Отказываться не было причины: в туберкулезных санаториях, хоть у меня и легкая форма, лечат долго, друзей все равно искать придется.
В зимнем саду было полутемно, вблизи – всего лишь за стеклянной стеной – шумело море, и живым серебром струилась по нему лунная дорожка. На пятачке среди кадок с пальмами танцевали три или четыре пары. Когда мы вошли, я сразу поняла, что Олег у них лидер. Он по-хозяйски занялся аппаратурой, сменил запись. И зазвучал тот Моцарт, ради которого меня пригласили.
Это, может, и кощунство, но мы танцевали под Моцарта. Если мелодия была совсем уж трудной – сидели на банкетке под пальмой и просто слушали. Олег не отходил от меня, откровенно сказал:
– Я этот вечер специально организовал. Ты днем была такая растерянная и одинокая, и так непохожа на здешних курортниц, стреляющих глазками с самого приезда, что я решил утроить тебе маленький бал...
Бал в январе – на фоне зимнего моря, даже легкий снежок идет за окнами, но здесь тепло. И Моцарт звучит божественно. Душа раскрывается навстречу звукам. И навстречу мягкому свету карих глаз... Никогда еще не было за мои двадцать лет, чтобы мужчина так долго, так ласково смотрел на меня. Я растерялась, слова не могла выговорить, только все больше погружалась в эту неожиданную, необъяснимую нежность.

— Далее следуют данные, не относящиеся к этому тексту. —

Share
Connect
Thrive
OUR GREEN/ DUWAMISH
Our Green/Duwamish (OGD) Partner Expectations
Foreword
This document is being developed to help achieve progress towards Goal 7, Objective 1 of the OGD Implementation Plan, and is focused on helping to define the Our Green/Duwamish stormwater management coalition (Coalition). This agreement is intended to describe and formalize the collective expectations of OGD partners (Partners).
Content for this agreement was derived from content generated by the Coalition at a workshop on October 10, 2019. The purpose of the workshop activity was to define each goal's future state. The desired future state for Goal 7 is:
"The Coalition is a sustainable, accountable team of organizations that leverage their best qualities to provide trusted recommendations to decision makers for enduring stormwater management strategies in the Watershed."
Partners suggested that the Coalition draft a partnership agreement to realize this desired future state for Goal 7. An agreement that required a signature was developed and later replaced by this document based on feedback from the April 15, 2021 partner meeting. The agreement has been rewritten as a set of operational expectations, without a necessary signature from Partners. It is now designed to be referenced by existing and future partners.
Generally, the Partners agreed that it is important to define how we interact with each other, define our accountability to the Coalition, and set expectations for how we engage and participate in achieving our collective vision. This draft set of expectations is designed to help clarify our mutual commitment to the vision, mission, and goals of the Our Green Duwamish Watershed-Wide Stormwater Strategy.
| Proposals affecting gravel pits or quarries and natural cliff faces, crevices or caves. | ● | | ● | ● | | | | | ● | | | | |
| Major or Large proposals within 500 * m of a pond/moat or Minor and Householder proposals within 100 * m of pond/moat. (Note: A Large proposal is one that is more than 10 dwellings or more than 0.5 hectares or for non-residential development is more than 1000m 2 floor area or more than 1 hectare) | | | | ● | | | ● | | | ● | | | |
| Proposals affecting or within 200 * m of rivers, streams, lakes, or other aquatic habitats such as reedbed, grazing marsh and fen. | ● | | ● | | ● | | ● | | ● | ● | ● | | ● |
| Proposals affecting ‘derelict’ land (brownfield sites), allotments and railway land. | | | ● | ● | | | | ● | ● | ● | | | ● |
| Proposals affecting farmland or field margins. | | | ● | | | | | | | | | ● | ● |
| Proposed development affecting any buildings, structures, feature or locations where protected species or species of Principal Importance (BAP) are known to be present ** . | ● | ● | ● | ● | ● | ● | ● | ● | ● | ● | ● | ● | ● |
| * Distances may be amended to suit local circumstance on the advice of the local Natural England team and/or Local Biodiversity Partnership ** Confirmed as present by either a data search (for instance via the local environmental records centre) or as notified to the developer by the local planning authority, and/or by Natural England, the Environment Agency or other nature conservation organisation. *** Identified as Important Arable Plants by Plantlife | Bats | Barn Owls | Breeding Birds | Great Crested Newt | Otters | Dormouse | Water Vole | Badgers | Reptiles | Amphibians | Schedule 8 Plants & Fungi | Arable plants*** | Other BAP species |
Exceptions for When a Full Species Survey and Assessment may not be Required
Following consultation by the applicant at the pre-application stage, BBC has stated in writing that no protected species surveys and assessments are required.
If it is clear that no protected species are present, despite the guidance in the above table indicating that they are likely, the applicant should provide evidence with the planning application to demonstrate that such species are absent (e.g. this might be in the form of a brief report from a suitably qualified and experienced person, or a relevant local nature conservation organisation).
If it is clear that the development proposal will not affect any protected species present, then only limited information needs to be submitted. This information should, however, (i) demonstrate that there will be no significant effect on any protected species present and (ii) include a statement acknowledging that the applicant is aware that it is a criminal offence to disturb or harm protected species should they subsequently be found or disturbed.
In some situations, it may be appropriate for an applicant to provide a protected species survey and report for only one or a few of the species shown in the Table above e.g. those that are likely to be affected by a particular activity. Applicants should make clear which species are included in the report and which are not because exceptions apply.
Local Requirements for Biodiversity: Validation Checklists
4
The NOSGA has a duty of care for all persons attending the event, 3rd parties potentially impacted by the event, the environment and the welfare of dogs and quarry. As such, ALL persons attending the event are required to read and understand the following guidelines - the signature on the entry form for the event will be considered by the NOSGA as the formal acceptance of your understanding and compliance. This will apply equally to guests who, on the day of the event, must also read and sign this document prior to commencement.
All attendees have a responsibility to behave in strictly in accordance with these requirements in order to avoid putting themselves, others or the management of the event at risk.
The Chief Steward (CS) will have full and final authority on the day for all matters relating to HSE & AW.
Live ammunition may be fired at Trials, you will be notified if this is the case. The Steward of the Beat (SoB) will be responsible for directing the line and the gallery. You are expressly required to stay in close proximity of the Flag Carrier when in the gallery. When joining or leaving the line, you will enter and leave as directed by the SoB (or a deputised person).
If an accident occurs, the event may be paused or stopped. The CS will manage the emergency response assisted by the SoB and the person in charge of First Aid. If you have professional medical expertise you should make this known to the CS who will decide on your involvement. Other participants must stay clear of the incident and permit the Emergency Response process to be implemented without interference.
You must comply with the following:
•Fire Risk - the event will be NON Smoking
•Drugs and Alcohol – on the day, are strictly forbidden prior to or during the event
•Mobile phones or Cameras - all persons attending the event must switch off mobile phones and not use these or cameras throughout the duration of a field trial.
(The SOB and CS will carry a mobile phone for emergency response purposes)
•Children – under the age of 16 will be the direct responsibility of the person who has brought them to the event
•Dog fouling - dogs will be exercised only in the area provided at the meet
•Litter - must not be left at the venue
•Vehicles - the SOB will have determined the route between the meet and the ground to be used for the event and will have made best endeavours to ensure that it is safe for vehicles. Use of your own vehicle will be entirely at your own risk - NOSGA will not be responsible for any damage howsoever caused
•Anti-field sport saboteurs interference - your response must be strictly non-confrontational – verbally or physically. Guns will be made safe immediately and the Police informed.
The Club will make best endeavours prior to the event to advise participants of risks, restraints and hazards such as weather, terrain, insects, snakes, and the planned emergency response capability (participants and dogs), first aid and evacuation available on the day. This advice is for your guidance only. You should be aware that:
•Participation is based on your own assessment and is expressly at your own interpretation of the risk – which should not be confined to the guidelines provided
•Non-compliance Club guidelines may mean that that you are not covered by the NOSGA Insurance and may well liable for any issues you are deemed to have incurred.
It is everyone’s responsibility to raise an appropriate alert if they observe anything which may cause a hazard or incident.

И вдруг произошло что-то странное: окружающее исчезло, остались только две точки – его глаза, но сквозь них видна стала бесконечность... Это было так, как бывает ночью, если в облачном небе откроются два чистых окошка, через которые взгляд может улететь до далеких звезд...
"Королева играла в башне замка Шопена,
И внимая Шопену, полюбил ее паж...»
После импровизированной дискотеки в зимнем саду Олег стал приходить ко мне каждый вечер. Сначала мы гуляли в парке у моря, потом пили чай и без устали говорили. О чем? Темы проклевывались бурно, как трава под весенним солнышком. В присутствии Олега я на каждой прогулке стала замечать много неизъяснимо прелестного – то прибрежный камень в зеленом парике из водорослей, расчесанных морем на пробор, то смешной молоденький кипарис с пахучими шишечками...
Мне не терпелось разделить с Олегом эти сказочные впечатления, и, удивляясь самой себе, я стала говорить так, будто поэму сочиняю. Олег понимал меня с полуслова и тоже охотно говорил, но больше о прочитанных им книгах. Он любил читать, постоянно носил какой-нибудь томик с собой и утыкался в него при любой возможности, даже, к моему возмущению, за чаем. Однажды увидел у меня на тумбочке «Избранное» Евгения Богата, открыл наугад, стал читать вслух:
«У одного старого философа говорится, что человеческие существа – это замкнутые “монады”, любое общение между ними – чудо, потому что рушатся, казалось бы, непроницаемые стены. Когда же рождается особое общение: общение-понимание, то над обломками стен летают, ликуя, ангелы»…
Олег засмеялся:
– Надо же, как любопытно! А он мудр, этот писатель. Глубоко берет… Ну-ка, что там еще?
Олег листал книгу, цитируя то одну, то другую мысль. Он увлекся, даже раскраснелся от удовольствия, пока не натолкнулся на такие слова:
«Если можно сохранить себя как целостную личность, сохранить духовно, ценой крушения «судьбы», надо пойти на это крушение, как шли в войну летчики на таран, как сегодня шоферы в экстремальных ситуациях кидают машину на фонарный столб или ограду моста, чтобы сохранить жизнь оказавшемуся на дороге ребенку».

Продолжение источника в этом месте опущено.